La poesía pura es jeroglífica, descifrable sólo en términos de destino. […]. Cuántas veces me he repetido ciertas líneas o versos […]. Pero alrededor de su posición secreta, hasta que mi propio destino me dio la llave, deambulaba a ciegas: como alrededor de una columna decorada de la que descubría sólo una figura a la vez: el escriba, la serpiente, el ojo.
Este no es el lugar para alimentarse demasiado de los escritos de Cristina Campo. Pero ciertamente, espero, quienes aman la belleza, el símbolo, el destino, los cuentos de hadas, la liturgia, los ritos, la poesía, la amistad, la alegría, la compañía, la fe, la esperanza, la caridad (son las primeras palabras que me vienen a la mente), en este lugar encontrarán un jardín y cada rosa tendrá la sapiente timidez de la inocencia contemplada por un rayo de sol y el suave ardor de la piel del melocotón aún en el nido de su árbol.
Los libros de Cristina Campo han sido publicados en Italia por Adelphi. Existe una edición agotada de las cartas a Alejandra Pizarnik y la realización de un proyecto editorial suyo, “Ottanta poetesse”, para el grupo editorial Magog.
Agradezco a Cristina Campo porque me permitió restablecer mi relación con la lectura, la literatura; porque me indicó qué pedirle a la poesía, al rito, al acontecimiento; porque me da alegría pensar en la lengua como una patria, como un lugar que ayuda a proteger la palabra destino de toda forma de violencia.

**CONTENIDO DEL CONJUNTO:**
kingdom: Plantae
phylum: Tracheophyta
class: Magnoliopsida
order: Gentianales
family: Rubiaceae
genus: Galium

**QUÉ DEBES HACER:**
Resume el fragmento sobre Cristina Campo en dos oraciones. Las entradas no tienen ningún papel en esto.

**RESPUESTA ESCRITA:**
El fragmento describe la poesía pura como jeroglífica y descifrable solo en términos de destino, y afirma que quienes aman la belleza, la poesía, la fe o la amistad encontrarán en este lugar un jardín. Además, indica que Adelphi ha publicado en Italia los libros de Cristina Campo, y quien escribe le agradece haberle permitido restablecer su relación con la lectura y la literatura.